THE TASK
Beneath this line are the data; copy exactly the part of them that opens with the line containing "(fp_line (start 0.5 2)" and closes with the line containing "(fp_line (start 18.9", and only that part.

Excerpts from a dataset
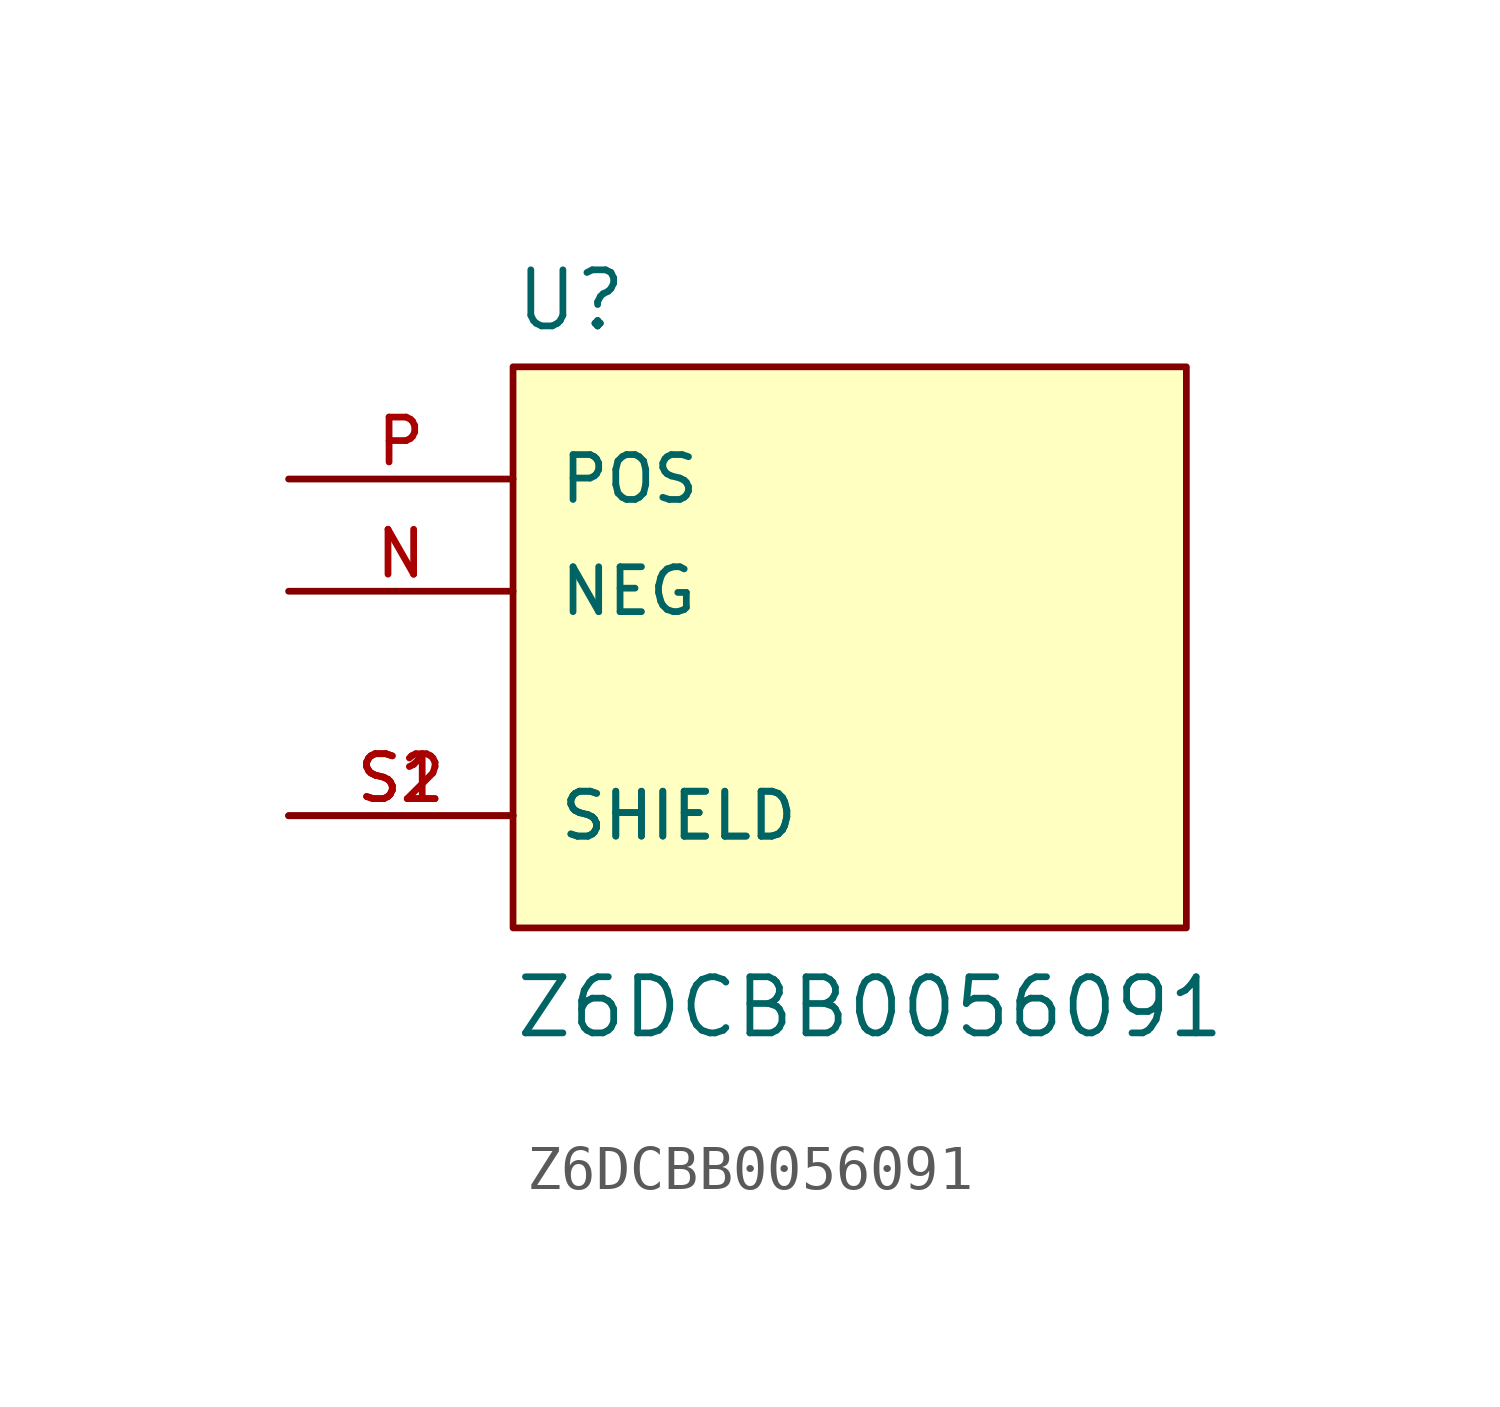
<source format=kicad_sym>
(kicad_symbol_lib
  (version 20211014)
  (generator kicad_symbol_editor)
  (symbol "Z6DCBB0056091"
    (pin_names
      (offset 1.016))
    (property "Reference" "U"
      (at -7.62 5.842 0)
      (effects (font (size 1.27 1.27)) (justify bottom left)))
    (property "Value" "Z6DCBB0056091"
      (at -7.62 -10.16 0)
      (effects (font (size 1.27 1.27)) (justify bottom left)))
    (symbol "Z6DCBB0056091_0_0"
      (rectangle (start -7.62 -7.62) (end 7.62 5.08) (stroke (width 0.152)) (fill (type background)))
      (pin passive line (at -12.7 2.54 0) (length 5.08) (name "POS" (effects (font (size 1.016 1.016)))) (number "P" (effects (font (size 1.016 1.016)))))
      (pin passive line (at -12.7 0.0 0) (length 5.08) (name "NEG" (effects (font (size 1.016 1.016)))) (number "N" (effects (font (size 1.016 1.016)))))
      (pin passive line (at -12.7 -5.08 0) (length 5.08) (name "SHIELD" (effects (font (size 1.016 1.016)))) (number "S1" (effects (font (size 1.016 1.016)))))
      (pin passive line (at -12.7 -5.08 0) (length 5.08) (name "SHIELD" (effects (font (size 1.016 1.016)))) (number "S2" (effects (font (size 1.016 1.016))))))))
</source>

--

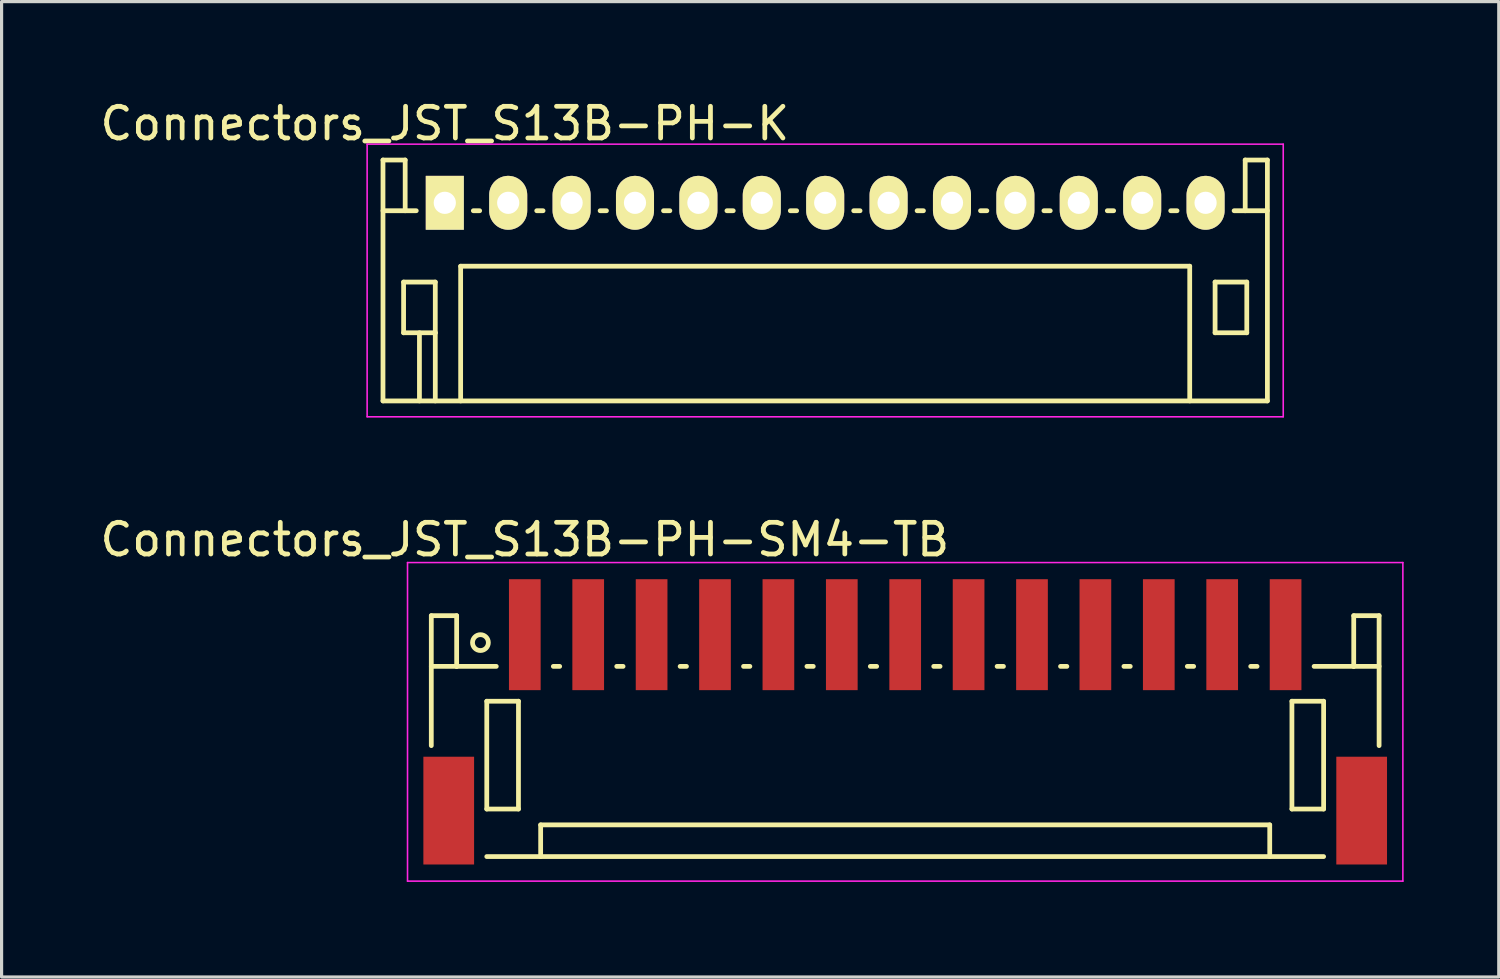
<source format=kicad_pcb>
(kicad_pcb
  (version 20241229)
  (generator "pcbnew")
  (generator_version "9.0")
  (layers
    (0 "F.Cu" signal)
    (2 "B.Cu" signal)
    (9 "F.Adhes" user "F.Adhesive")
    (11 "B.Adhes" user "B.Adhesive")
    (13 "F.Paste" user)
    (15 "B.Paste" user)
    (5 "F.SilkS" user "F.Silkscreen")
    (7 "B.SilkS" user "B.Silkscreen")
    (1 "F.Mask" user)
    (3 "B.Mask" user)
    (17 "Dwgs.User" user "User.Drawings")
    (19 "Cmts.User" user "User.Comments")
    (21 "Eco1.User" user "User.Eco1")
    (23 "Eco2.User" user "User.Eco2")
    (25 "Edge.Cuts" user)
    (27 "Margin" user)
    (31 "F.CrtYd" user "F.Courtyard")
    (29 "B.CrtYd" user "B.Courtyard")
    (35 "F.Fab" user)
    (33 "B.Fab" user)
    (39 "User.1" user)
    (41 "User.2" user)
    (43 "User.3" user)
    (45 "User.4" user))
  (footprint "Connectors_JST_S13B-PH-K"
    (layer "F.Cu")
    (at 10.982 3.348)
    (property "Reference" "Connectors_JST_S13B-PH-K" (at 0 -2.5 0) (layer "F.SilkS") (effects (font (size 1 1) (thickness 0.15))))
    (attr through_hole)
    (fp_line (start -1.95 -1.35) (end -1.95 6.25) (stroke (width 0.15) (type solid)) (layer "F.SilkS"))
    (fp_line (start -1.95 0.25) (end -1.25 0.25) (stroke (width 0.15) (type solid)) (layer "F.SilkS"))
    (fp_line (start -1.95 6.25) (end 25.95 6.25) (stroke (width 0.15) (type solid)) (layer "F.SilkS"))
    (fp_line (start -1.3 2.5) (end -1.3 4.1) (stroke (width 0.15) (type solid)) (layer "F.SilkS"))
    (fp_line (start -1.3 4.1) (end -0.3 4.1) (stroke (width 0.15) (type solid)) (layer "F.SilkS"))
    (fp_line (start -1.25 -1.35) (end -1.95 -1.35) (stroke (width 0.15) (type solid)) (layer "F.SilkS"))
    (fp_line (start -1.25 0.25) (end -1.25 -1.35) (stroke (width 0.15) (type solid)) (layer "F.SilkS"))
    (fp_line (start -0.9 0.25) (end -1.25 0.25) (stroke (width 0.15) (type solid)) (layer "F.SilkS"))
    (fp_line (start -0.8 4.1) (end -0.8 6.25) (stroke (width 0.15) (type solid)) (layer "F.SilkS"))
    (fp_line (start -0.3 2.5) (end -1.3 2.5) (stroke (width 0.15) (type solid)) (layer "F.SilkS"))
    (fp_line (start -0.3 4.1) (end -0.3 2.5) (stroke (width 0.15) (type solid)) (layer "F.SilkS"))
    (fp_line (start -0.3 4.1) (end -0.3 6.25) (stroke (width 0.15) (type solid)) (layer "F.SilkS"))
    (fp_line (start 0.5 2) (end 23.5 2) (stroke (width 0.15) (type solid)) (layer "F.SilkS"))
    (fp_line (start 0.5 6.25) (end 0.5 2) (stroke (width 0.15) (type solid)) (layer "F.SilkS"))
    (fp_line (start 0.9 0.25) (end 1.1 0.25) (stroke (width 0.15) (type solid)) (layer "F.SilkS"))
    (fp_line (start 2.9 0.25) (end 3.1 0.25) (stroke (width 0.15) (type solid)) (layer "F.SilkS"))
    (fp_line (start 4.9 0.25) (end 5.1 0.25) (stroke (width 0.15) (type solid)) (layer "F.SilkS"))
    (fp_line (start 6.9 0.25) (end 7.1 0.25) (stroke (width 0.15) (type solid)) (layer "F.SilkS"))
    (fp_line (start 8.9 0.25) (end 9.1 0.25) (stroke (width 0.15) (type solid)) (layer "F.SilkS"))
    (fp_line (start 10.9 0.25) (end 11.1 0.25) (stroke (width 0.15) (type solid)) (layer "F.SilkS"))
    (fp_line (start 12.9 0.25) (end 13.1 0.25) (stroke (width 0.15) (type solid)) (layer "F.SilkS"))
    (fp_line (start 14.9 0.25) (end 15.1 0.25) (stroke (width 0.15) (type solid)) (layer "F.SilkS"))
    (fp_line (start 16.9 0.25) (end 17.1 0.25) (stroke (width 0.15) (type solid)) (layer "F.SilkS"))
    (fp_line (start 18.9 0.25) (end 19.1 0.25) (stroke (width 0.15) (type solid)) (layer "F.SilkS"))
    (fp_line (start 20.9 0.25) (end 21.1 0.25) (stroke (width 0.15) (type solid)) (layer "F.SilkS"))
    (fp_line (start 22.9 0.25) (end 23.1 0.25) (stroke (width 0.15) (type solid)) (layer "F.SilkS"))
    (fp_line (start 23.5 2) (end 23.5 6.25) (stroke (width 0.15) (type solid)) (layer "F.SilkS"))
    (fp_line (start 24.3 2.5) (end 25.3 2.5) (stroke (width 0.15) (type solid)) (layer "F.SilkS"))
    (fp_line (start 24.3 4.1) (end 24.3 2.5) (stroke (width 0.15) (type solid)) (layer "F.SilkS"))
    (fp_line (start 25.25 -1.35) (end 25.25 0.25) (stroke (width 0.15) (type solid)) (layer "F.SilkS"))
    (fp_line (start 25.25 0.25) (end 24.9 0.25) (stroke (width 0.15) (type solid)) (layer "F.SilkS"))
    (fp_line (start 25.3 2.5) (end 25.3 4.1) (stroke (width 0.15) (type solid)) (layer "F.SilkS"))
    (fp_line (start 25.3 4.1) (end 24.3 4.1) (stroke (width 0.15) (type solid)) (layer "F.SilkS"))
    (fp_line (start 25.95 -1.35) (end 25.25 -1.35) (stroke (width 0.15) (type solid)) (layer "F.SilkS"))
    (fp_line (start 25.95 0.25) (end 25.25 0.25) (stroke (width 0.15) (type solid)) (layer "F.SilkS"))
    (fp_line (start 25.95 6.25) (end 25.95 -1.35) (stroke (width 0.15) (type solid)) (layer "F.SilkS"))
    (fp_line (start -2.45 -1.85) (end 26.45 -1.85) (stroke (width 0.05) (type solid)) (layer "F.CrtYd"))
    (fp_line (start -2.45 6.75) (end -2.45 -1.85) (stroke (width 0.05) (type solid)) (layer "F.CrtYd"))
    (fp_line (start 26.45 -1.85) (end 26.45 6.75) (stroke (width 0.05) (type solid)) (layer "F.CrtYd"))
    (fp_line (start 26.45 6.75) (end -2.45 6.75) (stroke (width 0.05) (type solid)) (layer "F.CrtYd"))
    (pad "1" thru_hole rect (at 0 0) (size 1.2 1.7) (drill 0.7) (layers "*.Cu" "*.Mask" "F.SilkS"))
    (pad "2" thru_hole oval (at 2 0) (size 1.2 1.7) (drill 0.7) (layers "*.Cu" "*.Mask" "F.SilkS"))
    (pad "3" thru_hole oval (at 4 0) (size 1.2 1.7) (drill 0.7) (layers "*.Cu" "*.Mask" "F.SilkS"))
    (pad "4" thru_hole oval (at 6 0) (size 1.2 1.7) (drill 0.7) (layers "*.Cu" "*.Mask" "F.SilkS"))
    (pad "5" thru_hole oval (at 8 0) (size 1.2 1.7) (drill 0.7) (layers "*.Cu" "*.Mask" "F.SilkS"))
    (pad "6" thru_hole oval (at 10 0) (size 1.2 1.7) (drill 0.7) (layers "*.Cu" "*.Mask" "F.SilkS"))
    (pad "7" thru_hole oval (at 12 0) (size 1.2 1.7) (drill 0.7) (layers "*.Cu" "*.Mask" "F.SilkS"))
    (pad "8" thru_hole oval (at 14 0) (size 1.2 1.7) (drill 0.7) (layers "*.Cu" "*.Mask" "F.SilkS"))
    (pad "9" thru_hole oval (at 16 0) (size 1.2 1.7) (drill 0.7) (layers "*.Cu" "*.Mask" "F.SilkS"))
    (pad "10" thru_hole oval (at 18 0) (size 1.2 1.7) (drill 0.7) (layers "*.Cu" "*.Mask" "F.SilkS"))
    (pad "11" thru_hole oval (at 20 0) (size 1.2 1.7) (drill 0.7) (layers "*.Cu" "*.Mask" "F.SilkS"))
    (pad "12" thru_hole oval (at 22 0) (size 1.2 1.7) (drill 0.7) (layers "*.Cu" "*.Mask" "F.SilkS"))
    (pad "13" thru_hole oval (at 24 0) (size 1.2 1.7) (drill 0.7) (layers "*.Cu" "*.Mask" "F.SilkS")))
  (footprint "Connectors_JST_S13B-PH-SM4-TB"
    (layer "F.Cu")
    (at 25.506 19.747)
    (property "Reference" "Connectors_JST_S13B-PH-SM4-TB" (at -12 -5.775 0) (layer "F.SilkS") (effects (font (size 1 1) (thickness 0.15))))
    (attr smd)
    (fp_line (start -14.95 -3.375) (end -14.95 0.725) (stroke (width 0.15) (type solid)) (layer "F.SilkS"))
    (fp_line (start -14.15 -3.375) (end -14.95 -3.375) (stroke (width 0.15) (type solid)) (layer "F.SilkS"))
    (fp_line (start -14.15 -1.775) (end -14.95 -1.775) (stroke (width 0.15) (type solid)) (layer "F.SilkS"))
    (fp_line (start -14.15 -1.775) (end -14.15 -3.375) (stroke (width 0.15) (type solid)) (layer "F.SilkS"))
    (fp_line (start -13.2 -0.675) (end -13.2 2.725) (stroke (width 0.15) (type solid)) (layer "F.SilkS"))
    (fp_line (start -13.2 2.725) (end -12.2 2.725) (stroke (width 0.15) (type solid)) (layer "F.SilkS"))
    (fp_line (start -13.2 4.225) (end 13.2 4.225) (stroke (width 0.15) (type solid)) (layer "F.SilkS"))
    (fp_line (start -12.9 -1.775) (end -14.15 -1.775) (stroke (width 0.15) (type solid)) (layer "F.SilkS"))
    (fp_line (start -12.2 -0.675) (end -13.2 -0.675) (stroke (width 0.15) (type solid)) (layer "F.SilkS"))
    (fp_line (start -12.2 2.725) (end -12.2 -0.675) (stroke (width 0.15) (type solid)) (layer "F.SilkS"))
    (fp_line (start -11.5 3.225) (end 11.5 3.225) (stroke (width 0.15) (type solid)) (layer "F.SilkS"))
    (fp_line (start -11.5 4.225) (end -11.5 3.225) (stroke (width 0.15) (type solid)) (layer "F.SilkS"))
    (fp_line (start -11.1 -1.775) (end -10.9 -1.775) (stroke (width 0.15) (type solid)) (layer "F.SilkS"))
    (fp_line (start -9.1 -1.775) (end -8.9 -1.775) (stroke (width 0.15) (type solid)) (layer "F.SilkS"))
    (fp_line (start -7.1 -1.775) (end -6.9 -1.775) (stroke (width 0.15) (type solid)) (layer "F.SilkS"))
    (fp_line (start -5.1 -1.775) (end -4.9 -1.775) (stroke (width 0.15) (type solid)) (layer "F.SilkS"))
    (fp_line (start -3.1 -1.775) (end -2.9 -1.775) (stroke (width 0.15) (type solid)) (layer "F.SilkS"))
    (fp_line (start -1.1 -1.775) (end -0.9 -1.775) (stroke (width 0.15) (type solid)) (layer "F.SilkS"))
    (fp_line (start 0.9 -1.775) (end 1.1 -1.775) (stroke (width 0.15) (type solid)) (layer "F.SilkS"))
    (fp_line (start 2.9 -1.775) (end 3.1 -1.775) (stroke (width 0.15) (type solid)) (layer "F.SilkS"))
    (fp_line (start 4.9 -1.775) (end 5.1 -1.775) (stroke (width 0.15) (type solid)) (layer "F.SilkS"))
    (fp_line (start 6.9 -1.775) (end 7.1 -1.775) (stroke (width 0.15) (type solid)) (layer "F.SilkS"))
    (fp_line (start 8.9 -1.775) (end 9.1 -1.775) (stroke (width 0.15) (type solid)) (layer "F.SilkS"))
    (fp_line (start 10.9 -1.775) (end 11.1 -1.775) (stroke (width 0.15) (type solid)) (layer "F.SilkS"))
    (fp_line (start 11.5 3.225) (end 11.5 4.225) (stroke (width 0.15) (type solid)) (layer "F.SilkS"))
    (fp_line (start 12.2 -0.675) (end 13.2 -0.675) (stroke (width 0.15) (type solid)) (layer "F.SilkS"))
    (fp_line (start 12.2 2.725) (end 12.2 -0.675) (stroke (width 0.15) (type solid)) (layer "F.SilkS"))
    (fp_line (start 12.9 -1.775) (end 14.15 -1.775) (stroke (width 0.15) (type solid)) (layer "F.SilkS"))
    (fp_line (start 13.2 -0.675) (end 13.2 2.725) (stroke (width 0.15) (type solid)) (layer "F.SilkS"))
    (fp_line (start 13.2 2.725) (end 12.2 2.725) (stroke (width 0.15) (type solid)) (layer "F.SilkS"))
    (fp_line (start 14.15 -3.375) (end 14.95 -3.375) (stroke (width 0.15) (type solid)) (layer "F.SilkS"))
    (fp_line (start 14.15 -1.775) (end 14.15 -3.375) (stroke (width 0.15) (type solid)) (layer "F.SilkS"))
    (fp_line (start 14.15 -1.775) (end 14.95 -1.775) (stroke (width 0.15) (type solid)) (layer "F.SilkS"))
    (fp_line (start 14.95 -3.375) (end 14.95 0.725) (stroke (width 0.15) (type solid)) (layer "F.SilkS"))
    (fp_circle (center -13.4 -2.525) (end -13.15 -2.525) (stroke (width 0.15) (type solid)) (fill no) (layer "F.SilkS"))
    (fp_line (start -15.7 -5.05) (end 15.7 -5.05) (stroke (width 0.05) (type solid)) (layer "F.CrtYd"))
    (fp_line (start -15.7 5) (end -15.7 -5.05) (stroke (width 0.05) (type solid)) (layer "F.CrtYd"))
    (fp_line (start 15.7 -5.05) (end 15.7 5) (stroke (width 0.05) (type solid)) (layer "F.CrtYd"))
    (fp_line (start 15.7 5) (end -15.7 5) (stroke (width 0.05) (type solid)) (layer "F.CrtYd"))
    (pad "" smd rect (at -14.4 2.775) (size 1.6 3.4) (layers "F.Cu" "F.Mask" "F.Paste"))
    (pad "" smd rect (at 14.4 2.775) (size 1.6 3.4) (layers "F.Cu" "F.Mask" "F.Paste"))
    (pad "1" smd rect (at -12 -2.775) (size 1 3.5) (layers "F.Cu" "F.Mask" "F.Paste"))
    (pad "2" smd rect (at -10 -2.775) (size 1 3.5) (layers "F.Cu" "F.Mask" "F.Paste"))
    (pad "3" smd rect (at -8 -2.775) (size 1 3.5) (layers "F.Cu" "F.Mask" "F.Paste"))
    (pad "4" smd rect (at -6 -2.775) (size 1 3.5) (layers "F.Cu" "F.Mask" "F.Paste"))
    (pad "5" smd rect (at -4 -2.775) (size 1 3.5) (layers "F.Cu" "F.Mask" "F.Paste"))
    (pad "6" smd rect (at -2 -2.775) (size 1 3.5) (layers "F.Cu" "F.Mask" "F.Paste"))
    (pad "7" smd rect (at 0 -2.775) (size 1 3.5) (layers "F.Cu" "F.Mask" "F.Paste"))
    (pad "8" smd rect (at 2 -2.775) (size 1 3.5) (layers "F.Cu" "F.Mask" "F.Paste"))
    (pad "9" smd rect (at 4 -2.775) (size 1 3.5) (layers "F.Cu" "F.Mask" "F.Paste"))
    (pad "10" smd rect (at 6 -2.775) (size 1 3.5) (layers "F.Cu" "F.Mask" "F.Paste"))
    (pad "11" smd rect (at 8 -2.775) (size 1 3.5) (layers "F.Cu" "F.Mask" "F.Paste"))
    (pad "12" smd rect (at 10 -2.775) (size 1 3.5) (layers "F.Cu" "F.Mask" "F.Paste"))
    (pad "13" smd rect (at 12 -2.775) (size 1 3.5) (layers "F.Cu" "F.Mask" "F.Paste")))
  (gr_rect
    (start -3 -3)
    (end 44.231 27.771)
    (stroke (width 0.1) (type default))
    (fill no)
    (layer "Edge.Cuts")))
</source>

WRITTEN SOLUTION
    (fp_line (start 0.5 2) (end 23.5 2) (stroke (width 0.15) (type solid)) (layer "F.SilkS"))
    (fp_line (start 0.5 6.25) (end 0.5 2) (stroke (width 0.15) (type solid)) (layer "F.SilkS"))
    (fp_line (start 0.9 0.25) (end 1.1 0.25) (stroke (width 0.15) (type solid)) (layer "F.SilkS"))
    (fp_line (start 2.9 0.25) (end 3.1 0.25) (stroke (width 0.15) (type solid)) (layer "F.SilkS"))
    (fp_line (start 4.9 0.25) (end 5.1 0.25) (stroke (width 0.15) (type solid)) (layer "F.SilkS"))
    (fp_line (start 6.9 0.25) (end 7.1 0.25) (stroke (width 0.15) (type solid)) (layer "F.SilkS"))
    (fp_line (start 8.9 0.25) (end 9.1 0.25) (stroke (width 0.15) (type solid)) (layer "F.SilkS"))
    (fp_line (start 10.9 0.25) (end 11.1 0.25) (stroke (width 0.15) (type solid)) (layer "F.SilkS"))
    (fp_line (start 12.9 0.25) (end 13.1 0.25) (stroke (width 0.15) (type solid)) (layer "F.SilkS"))
    (fp_line (start 14.9 0.25) (end 15.1 0.25) (stroke (width 0.15) (type solid)) (layer "F.SilkS"))
    (fp_line (start 16.9 0.25) (end 17.1 0.25) (stroke (width 0.15) (type solid)) (layer "F.SilkS"))
    (fp_line (start 18.9 0.25) (end 19.1 0.25) (stroke (width 0.15) (type solid)) (layer "F.SilkS"))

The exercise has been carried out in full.